> [Task]: Pick out each line below containing "Figure".

> [Collected material]:
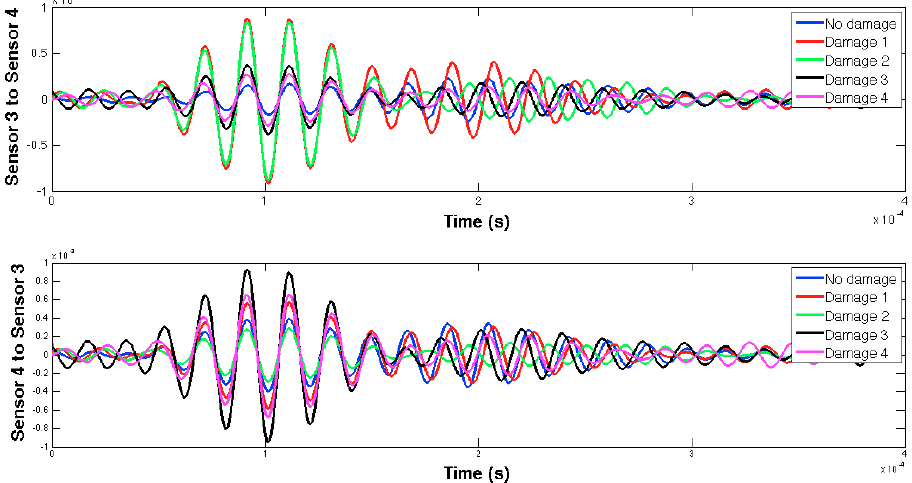
Figure 22. EMPD at 50 kHz. Tone-burst sent and measured between sensors 3 and 4.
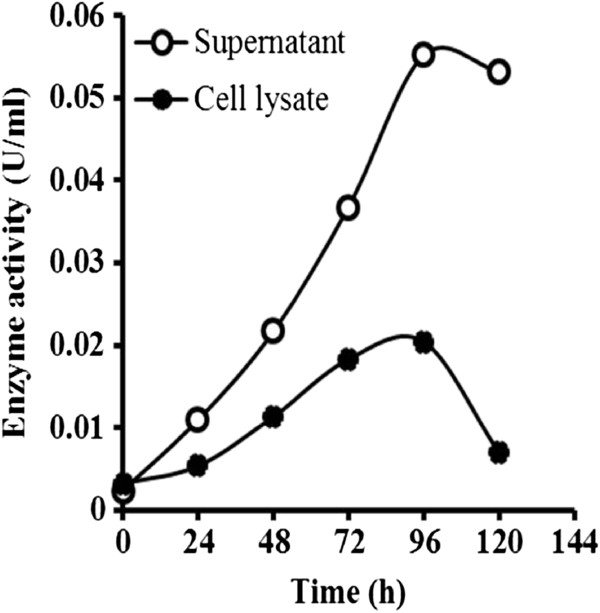
Induction and expression of α-glucosidase activity. α-Glucosidase activity levels (assumed to be from the rAciHBGase II-(His)6 enzyme) in the culture medium (supernatant) and P. pastoris cell lysate after being induced by 0.5% (v/v) MeOH in 50 ml cultures.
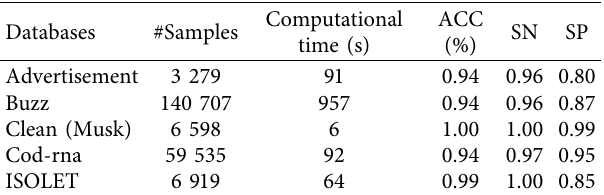
Table 3: Performance measures and computational time of da- tabases using multilevel frameworks. Databases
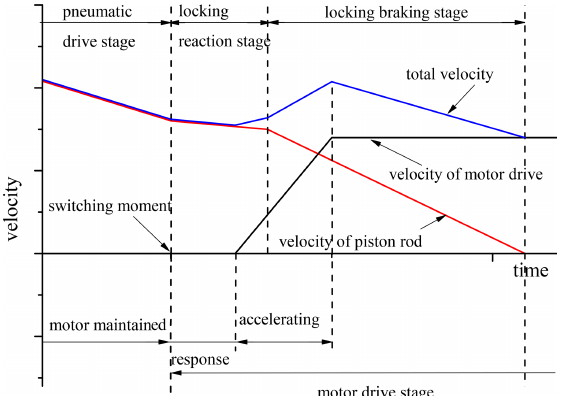
Figure 12. Braking resistance–initial velocity curve.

> [Written answer]:
Figure 22. EMPD at 50 kHz. Tone-burst sent and measured between sensors 3 and 4.
Figure 12. Braking resistance–initial velocity curve.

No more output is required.